Because I was still me. Turning 30 hadn’t really meant anything, really. True, it meant that I had been on this Earth for another year. But it didn’t change who I was or what was expected of me. The comparison between my real life and that daydream – the one I was sure everyone else could see and judge – had robbed me of celebrating. Of celebrating the joy of being another year older, wiser, and being the senior resident. My mother and father didn’t care that I didn’t have those children yet. In fact, their daydream of what my life was to be like by the time I was 30 was vastly different than the daydream I had. My attendings didn’t care that I was suddenly a senior resident. They just wanted to continue to see my grow and learn. My friends didn’t care that I didn’t have a husband who doted on me. They just wanted to see me happy. No one cared that I was an “adultier adult”. They just wanted to know that someone else was eating cereal over their sink too.

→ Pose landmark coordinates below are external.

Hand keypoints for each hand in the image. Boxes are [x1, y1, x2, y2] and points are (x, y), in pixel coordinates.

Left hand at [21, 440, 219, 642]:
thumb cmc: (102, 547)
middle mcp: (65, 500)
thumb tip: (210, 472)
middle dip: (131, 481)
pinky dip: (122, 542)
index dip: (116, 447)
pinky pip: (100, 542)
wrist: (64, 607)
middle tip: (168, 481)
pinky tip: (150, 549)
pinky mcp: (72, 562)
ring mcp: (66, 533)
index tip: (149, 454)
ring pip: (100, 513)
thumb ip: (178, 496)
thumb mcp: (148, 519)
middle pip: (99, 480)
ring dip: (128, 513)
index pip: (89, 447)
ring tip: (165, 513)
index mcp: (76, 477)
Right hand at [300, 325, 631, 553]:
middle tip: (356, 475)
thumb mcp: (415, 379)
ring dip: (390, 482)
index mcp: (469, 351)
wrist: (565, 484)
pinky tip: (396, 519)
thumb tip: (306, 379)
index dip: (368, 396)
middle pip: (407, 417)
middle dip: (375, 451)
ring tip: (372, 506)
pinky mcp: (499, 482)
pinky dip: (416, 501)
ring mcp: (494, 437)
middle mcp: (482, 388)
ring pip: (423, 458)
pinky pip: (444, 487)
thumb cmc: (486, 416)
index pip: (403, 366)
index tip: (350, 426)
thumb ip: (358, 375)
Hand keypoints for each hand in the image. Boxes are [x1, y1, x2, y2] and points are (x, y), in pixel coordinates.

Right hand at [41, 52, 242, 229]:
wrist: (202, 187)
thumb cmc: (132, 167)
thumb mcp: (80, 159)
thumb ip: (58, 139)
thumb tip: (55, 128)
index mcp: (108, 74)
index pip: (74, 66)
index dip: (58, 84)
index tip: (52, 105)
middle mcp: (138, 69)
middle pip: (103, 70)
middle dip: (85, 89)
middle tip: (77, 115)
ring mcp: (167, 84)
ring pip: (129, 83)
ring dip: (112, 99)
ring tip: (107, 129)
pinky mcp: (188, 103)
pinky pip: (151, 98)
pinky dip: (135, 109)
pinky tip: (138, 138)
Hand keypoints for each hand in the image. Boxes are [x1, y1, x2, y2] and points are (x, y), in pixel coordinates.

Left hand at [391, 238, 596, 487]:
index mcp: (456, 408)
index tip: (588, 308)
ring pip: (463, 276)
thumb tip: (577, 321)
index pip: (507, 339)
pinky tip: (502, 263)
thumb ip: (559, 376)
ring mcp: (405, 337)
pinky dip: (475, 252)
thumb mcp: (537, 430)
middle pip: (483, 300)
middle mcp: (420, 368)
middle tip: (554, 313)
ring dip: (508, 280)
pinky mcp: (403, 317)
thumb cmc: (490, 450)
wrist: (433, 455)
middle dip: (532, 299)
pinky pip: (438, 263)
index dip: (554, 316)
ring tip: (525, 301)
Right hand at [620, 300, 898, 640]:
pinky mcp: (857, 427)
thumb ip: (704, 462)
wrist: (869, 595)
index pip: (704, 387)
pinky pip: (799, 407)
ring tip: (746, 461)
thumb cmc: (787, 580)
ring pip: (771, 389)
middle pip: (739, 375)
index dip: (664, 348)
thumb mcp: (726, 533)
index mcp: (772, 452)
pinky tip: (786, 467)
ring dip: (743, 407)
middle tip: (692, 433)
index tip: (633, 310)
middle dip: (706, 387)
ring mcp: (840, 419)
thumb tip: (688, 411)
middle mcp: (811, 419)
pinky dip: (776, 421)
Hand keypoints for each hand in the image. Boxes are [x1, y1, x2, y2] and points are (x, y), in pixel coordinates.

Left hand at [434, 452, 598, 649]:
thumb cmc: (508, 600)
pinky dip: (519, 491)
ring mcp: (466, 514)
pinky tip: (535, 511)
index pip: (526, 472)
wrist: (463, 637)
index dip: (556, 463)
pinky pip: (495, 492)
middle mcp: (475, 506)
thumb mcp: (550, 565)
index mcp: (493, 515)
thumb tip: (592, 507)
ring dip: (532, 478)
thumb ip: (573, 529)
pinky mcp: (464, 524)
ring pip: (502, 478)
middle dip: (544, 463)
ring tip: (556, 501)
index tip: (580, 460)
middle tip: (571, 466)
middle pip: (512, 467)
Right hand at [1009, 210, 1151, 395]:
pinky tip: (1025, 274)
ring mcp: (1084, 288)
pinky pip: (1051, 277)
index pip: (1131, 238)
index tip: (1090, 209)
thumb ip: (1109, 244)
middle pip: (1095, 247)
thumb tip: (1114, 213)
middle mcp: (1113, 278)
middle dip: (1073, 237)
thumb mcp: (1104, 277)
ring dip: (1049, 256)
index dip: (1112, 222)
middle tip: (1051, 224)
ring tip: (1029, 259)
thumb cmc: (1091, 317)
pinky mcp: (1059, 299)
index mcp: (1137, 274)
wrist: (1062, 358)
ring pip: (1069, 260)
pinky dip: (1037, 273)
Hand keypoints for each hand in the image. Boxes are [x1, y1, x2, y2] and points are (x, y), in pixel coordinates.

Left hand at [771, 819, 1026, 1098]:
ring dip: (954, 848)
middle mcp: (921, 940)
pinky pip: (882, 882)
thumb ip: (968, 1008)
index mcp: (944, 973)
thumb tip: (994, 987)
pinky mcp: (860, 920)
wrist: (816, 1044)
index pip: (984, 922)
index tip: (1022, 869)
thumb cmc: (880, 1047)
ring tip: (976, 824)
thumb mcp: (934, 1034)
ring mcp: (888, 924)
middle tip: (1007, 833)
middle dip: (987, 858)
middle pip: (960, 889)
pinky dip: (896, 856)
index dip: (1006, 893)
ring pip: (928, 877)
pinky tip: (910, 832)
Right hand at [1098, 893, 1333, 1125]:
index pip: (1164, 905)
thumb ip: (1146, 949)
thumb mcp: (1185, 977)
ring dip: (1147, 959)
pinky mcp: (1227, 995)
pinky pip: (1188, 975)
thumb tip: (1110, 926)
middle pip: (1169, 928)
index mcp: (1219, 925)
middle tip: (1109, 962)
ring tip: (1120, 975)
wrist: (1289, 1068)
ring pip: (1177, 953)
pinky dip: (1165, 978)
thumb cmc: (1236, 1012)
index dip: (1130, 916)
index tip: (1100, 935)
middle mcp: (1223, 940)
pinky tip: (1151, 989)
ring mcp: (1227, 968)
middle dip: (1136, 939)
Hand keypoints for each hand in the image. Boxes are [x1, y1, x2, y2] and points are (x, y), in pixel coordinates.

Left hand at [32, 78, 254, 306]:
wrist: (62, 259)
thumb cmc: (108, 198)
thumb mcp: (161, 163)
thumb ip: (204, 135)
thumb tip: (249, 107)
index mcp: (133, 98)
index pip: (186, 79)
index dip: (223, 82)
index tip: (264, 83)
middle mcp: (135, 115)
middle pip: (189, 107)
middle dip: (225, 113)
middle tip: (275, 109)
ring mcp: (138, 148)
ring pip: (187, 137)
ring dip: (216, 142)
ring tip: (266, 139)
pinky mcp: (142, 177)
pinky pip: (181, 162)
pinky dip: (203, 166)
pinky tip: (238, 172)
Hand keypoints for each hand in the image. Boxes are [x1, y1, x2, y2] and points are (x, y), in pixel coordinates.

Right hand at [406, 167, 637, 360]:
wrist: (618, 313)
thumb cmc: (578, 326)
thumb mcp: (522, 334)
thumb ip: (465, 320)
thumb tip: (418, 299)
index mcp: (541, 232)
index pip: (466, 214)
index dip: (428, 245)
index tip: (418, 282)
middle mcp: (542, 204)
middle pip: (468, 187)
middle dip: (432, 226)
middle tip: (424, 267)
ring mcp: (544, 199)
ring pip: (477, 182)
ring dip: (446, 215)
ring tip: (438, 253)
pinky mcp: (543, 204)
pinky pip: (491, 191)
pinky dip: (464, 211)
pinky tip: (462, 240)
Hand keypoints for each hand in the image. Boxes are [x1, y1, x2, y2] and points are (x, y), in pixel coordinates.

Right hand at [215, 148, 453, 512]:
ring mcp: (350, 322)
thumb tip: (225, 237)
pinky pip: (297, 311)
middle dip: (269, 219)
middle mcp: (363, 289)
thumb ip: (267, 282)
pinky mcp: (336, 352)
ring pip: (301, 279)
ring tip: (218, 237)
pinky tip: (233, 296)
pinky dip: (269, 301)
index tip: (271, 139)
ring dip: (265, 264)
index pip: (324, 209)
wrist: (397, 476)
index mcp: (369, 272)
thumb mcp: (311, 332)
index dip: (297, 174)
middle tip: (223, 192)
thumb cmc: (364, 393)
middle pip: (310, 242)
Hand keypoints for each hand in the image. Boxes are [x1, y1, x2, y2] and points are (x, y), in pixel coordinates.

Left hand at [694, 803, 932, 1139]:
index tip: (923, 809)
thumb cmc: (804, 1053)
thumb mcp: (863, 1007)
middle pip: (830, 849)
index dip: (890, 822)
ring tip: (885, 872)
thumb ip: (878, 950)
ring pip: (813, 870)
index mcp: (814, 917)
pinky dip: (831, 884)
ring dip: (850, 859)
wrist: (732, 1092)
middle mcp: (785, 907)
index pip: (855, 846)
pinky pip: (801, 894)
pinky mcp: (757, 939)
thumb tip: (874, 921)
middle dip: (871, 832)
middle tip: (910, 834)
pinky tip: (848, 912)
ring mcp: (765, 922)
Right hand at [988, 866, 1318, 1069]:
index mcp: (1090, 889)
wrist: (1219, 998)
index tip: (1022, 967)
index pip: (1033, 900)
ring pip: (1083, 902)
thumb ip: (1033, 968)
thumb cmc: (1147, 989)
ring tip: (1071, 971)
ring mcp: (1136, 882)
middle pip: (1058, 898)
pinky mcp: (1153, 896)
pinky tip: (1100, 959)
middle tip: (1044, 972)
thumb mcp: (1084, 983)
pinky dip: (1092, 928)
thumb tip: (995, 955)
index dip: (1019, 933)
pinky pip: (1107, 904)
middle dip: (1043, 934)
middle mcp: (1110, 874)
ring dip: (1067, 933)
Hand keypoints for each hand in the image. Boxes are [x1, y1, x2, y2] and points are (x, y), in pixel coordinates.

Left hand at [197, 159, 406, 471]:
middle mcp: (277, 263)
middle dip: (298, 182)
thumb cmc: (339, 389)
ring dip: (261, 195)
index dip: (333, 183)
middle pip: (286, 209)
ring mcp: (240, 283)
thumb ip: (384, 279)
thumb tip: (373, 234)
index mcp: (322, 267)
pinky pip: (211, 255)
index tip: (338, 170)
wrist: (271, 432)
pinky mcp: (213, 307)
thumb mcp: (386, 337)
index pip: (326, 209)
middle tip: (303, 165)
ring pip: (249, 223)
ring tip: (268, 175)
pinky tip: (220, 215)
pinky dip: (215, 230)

So I woke up the next day, I put on those scrubs (with the habitual sniff test), tied my shoes, and walked out the door. The sun was still shining, the heat was still unbearable, the hospital still smelled like antiseptic. Everything was the same.

My daydream is still what I want to have – I’m very much looking forward to wiping milk off of faces who are smiling at those seasonal flowers on that big kitchen island. But it doesn’t have to have a deadline. That daydream doesn’t become any less special or beautiful because it happened when I was a little older. Those children aren’t going to look at their mom and think “if only she had this when she was 30”. That husband isn’t going to be less because I found him later in life.

So maybe I did change when I turned 30. Maybe I did become an “adultier adult”. Or maybe I just learned that life doesn’t listen to deadlines. And my joy is too important to be stolen.